In the age of the smartphone, charger sharing seems like a no brainer. If you’ve left your charger behind while you’re on a trip, or if you’re just visiting a friend’s house, it’s easy to ask to plug your phone in until it’s good to go.
Doing so, however, may compromise your cybersafety.
See, we live in more than just the age of the smartphone. This is also the age of the hacker. As has been exhibited on a global scale many times over, information stored in industrial clouds isn’t always as safe as we’d like to believe.
But can someone else’s charger really compromise your phone’s security? Charles Henderson of X-Force Red at IBM Security says yes.
The reality of cybersecurity In 2019
IBM serves as one of the forerunners in technological security for the modern age. Henderson, as mentioned above, sits at the head of IBM’s team of hackers. This team gets to work with clients who want them to hack their way into existing business’s security systems.
They’re not doing so to gain access to your private information – they’re doing so to discover the short-comings of their client’s security systems.
Nowadays, the malware that can compromise a business’s financial data doesn’t have to be delivered by spam email – although spam is alive and well. Instead, a competent cyber hacker can gain access to implant charging cables and lace those cables with malware.
Once an unsuspecting traveler has plugged in their phone, the hackers can strike – and all of their data can disappear down the drain.
Henderson notes that this kind of infiltration can come in many forms. Not only can cyberhackers set up charging stations at airports or in malls, but they can send compromised chargers to business elites as part of anonymous swag baskets. In short, the professionals at IBM firmly believe that any charger that you don’t buy yourself is one that you need to avoid.
Exhibitions at DEF CON
Information about charger hacking isn’t limited to the security sphere. 2019 saw hackers attending Las Vegas’s DEF CON hacking conference display the practice to rapt crowds.
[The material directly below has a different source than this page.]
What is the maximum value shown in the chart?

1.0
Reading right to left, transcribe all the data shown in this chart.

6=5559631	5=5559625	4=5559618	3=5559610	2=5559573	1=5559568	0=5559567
The presenting hacker, known primarily as MG, made the process look simple. He physically modified an iPhone lightning cable and, after plugging the cable into an available Mac, was able to use the cable to control the Mac from an entirely separate device.
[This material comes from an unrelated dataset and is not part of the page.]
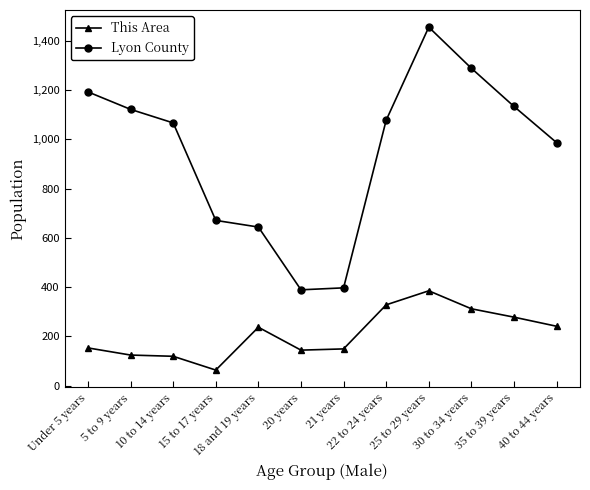

What is the greatest value displayed?

1456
There’s more to the process than that, however. Not only could MG access Mac’s files, but he could “kill” the connection between the charger and the computer. This kill switch wiped the Mac and charger alike of any evidence that would suggest a) that the Mac had been hacked, and b) that the charger had been used to do so.
Think that’s scary? MG proceeded to sell his cables – known as O.MG cables – to the attendees present at the conference.
It’s abundantly clear, then, that the world of cybersecurity hacking is not confined to the shadowy professionals pop culture says it is. Instead, attacks against private data can come from any direction, so long as the person behind those attacks is either adept enough with technology to prepare the hardware themselves, or has access to someone with that level of skill.
Exploring existing malware threats
Henderson does note, however, that chargers have yet to be used in a mass-scale data hack. Even as hackers like MG are selling devices that would make these hacks easier, the most notable attacks have been conducted through social media platforms like Facebook.
That said, chargers are inexpensive and increasingly-necessary. To the untrained eye, a modified charger will look like any other, meaning that they’re ideal for hackers with ambitions big and small.
Even so, the IBM team is currently more concerned about the safety hazard presented by charging stations set up in malls and airports across America. These much-less-subtle safety hazards require users to plug their devices straight into external USB drives – a much riskier move than, say, plugging a charger into a wall.
Even so, the safety procedures decrying both practices have the same core. If you want your personal data to remain private, you need to be careful what kind of devices you plug it into. The world of technology is ever-changing, and as it does, you’re the only person responsible for keeping your data clean.